→ **Request**: Please update the rows below by replacing each occurrence of "favorite_border" with "bookmark". Leave everything else as it is.

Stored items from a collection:

# # # # # # #

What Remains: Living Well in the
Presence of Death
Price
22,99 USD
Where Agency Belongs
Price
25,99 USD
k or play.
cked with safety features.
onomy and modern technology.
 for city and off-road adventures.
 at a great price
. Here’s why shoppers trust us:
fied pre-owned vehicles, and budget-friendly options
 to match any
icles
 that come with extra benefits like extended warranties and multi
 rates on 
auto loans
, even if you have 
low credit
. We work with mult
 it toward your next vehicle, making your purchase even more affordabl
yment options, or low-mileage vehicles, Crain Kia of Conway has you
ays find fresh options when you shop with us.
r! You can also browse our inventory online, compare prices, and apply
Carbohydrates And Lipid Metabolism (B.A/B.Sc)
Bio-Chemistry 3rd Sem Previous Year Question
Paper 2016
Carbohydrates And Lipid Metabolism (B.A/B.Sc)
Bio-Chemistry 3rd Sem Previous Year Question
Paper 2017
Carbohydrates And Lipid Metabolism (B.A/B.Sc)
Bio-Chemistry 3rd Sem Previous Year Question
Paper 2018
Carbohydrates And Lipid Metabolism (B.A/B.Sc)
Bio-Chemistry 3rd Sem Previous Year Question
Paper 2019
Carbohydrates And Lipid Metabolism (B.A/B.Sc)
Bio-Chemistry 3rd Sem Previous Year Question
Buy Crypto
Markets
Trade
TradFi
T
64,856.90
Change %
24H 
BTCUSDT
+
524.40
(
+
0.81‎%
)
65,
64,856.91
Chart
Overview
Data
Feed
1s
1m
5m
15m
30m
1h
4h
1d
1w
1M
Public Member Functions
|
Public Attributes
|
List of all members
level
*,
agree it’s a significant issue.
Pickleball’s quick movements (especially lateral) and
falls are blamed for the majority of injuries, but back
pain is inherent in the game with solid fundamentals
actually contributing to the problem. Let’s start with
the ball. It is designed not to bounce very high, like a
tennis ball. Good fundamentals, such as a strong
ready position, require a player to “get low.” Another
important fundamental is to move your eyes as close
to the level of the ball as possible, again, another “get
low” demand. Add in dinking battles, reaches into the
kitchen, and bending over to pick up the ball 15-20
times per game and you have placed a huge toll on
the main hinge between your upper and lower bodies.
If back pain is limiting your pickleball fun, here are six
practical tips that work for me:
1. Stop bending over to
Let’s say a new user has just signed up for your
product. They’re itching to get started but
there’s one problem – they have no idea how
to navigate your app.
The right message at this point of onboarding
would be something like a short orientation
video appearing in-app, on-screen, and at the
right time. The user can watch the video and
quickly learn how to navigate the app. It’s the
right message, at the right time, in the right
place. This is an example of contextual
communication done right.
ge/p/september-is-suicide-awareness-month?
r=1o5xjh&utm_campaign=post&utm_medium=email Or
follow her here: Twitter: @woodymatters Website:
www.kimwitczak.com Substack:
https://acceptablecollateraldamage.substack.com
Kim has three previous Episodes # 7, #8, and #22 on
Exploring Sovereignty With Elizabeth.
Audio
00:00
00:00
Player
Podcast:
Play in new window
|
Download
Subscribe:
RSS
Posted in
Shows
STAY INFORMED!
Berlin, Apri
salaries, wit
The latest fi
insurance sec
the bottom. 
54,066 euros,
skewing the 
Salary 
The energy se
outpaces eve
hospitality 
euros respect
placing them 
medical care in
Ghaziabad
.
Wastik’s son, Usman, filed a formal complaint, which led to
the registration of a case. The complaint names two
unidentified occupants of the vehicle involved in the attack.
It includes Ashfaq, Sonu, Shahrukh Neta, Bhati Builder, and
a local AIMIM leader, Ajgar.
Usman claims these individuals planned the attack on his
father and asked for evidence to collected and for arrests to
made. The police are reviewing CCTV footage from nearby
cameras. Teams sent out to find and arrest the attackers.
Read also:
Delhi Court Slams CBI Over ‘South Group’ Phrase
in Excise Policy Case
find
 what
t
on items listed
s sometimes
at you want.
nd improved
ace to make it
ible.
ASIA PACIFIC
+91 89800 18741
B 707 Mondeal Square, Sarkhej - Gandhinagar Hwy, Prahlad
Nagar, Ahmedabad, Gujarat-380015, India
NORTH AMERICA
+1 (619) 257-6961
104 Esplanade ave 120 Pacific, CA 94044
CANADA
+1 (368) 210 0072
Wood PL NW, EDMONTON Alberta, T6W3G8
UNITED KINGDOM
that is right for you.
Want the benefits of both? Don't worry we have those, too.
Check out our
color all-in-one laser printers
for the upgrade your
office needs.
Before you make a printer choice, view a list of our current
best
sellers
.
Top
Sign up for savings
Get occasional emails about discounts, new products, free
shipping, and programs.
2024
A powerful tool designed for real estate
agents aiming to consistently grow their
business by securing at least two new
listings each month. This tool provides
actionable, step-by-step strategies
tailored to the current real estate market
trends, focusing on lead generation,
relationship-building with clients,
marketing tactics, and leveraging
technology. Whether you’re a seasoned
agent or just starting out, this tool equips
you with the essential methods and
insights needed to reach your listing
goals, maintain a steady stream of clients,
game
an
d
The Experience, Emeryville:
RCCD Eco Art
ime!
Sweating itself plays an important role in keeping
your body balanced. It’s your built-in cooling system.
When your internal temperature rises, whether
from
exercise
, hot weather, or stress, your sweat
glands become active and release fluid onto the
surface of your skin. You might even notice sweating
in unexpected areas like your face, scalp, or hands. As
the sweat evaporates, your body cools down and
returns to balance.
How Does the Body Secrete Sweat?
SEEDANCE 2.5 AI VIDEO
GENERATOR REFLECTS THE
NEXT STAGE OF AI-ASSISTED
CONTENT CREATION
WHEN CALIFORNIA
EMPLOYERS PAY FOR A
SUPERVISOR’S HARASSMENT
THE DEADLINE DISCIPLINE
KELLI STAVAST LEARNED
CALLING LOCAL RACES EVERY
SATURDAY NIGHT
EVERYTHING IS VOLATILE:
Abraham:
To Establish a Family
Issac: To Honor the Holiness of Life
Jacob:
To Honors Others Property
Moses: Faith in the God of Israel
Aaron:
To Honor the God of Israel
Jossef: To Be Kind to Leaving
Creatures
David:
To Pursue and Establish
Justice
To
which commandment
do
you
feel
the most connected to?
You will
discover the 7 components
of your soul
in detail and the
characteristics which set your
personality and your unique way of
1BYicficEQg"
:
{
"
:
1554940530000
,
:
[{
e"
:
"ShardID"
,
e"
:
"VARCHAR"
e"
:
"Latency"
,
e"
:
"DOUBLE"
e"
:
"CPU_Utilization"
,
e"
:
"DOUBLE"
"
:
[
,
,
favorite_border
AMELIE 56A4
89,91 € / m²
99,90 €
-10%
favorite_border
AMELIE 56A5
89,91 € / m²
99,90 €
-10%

# # # # # # #

→ **Written solution**:
What Remains: Living Well in the
Presence of Death
Price
22,99 USD
Where Agency Belongs
Price
25,99 USD
k or play.
cked with safety features.
onomy and modern technology.
 for city and off-road adventures.
 at a great price
. Here’s why shoppers trust us:
fied pre-owned vehicles, and budget-friendly options
 to match any
icles
 that come with extra benefits like extended warranties and multi
 rates on 
auto loans
, even if you have 
low credit
. We work with mult
 it toward your next vehicle, making your purchase even more affordabl
yment options, or low-mileage vehicles, Crain Kia of Conway has you
ays find fresh options when you shop with us.
r! You can also browse our inventory online, compare prices, and apply
Carbohydrates And Lipid Metabolism (B.A/B.Sc)
Bio-Chemistry 3rd Sem Previous Year Question
Paper 2016
Carbohydrates And Lipid Metabolism (B.A/B.Sc)
Bio-Chemistry 3rd Sem Previous Year Question
Paper 2017
Carbohydrates And Lipid Metabolism (B.A/B.Sc)
Bio-Chemistry 3rd Sem Previous Year Question
Paper 2018
Carbohydrates And Lipid Metabolism (B.A/B.Sc)
Bio-Chemistry 3rd Sem Previous Year Question
Paper 2019
Carbohydrates And Lipid Metabolism (B.A/B.Sc)
Bio-Chemistry 3rd Sem Previous Year Question
Buy Crypto
Markets
Trade
TradFi
T
64,856.90
Change %
24H 
BTCUSDT
+
524.40
(
+
0.81‎%
)
65,
64,856.91
Chart
Overview
Data
Feed
1s
1m
5m
15m
30m
1h
4h
1d
1w
1M
Public Member Functions
|
Public Attributes
|
List of all members
level
*,
agree it’s a significant issue.
Pickleball’s quick movements (especially lateral) and
falls are blamed for the majority of injuries, but back
pain is inherent in the game with solid fundamentals
actually contributing to the problem. Let’s start with
the ball. It is designed not to bounce very high, like a
tennis ball. Good fundamentals, such as a strong
ready position, require a player to “get low.” Another
important fundamental is to move your eyes as close
to the level of the ball as possible, again, another “get
low” demand. Add in dinking battles, reaches into the
kitchen, and bending over to pick up the ball 15-20
times per game and you have placed a huge toll on
the main hinge between your upper and lower bodies.
If back pain is limiting your pickleball fun, here are six
practical tips that work for me:
1. Stop bending over to
Let’s say a new user has just signed up for your
product. They’re itching to get started but
there’s one problem – they have no idea how
to navigate your app.
The right message at this point of onboarding
would be something like a short orientation
video appearing in-app, on-screen, and at the
right time. The user can watch the video and
quickly learn how to navigate the app. It’s the
right message, at the right time, in the right
place. This is an example of contextual
communication done right.
ge/p/september-is-suicide-awareness-month?
r=1o5xjh&utm_campaign=post&utm_medium=email Or
follow her here: Twitter: @woodymatters Website:
www.kimwitczak.com Substack:
https://acceptablecollateraldamage.substack.com
Kim has three previous Episodes # 7, #8, and #22 on
Exploring Sovereignty With Elizabeth.
Audio
00:00
00:00
Player
Podcast:
Play in new window
|
Download
Subscribe:
RSS
Posted in
Shows
STAY INFORMED!
Berlin, Apri
salaries, wit
The latest fi
insurance sec
the bottom. 
54,066 euros,
skewing the 
Salary 
The energy se
outpaces eve
hospitality 
euros respect
placing them 
medical care in
Ghaziabad
.
Wastik’s son, Usman, filed a formal complaint, which led to
the registration of a case. The complaint names two
unidentified occupants of the vehicle involved in the attack.
It includes Ashfaq, Sonu, Shahrukh Neta, Bhati Builder, and
a local AIMIM leader, Ajgar.
Usman claims these individuals planned the attack on his
father and asked for evidence to collected and for arrests to
made. The police are reviewing CCTV footage from nearby
cameras. Teams sent out to find and arrest the attackers.
Read also:
Delhi Court Slams CBI Over ‘South Group’ Phrase
in Excise Policy Case
find
 what
t
on items listed
s sometimes
at you want.
nd improved
ace to make it
ible.
ASIA PACIFIC
+91 89800 18741
B 707 Mondeal Square, Sarkhej - Gandhinagar Hwy, Prahlad
Nagar, Ahmedabad, Gujarat-380015, India
NORTH AMERICA
+1 (619) 257-6961
104 Esplanade ave 120 Pacific, CA 94044
CANADA
+1 (368) 210 0072
Wood PL NW, EDMONTON Alberta, T6W3G8
UNITED KINGDOM
that is right for you.
Want the benefits of both? Don't worry we have those, too.
Check out our
color all-in-one laser printers
for the upgrade your
office needs.
Before you make a printer choice, view a list of our current
best
sellers
.
Top
Sign up for savings
Get occasional emails about discounts, new products, free
shipping, and programs.
2024
A powerful tool designed for real estate
agents aiming to consistently grow their
business by securing at least two new
listings each month. This tool provides
actionable, step-by-step strategies
tailored to the current real estate market
trends, focusing on lead generation,
relationship-building with clients,
marketing tactics, and leveraging
technology. Whether you’re a seasoned
agent or just starting out, this tool equips
you with the essential methods and
insights needed to reach your listing
goals, maintain a steady stream of clients,
game
an
d
The Experience, Emeryville:
RCCD Eco Art
ime!
Sweating itself plays an important role in keeping
your body balanced. It’s your built-in cooling system.
When your internal temperature rises, whether
from
exercise
, hot weather, or stress, your sweat
glands become active and release fluid onto the
surface of your skin. You might even notice sweating
in unexpected areas like your face, scalp, or hands. As
the sweat evaporates, your body cools down and
returns to balance.
How Does the Body Secrete Sweat?
SEEDANCE 2.5 AI VIDEO
GENERATOR REFLECTS THE
NEXT STAGE OF AI-ASSISTED
CONTENT CREATION
WHEN CALIFORNIA
EMPLOYERS PAY FOR A
SUPERVISOR’S HARASSMENT
THE DEADLINE DISCIPLINE
KELLI STAVAST LEARNED
CALLING LOCAL RACES EVERY
SATURDAY NIGHT
EVERYTHING IS VOLATILE:
Abraham:
To Establish a Family
Issac: To Honor the Holiness of Life
Jacob:
To Honors Others Property
Moses: Faith in the God of Israel
Aaron:
To Honor the God of Israel
Jossef: To Be Kind to Leaving
Creatures
David:
To Pursue and Establish
Justice
To
which commandment
do
you
feel
the most connected to?
You will
discover the 7 components
of your soul
in detail and the
characteristics which set your
personality and your unique way of
1BYicficEQg"
:
{
"
:
1554940530000
,
:
[{
e"
:
"ShardID"
,
e"
:
"VARCHAR"
e"
:
"Latency"
,
e"
:
"DOUBLE"
e"
:
"CPU_Utilization"
,
e"
:
"DOUBLE"
"
:
[
,
,
bookmark
AMELIE 56A4
89,91 € / m²
99,90 €
-10%
bookmark
AMELIE 56A5
89,91 € / m²
99,90 €
-10%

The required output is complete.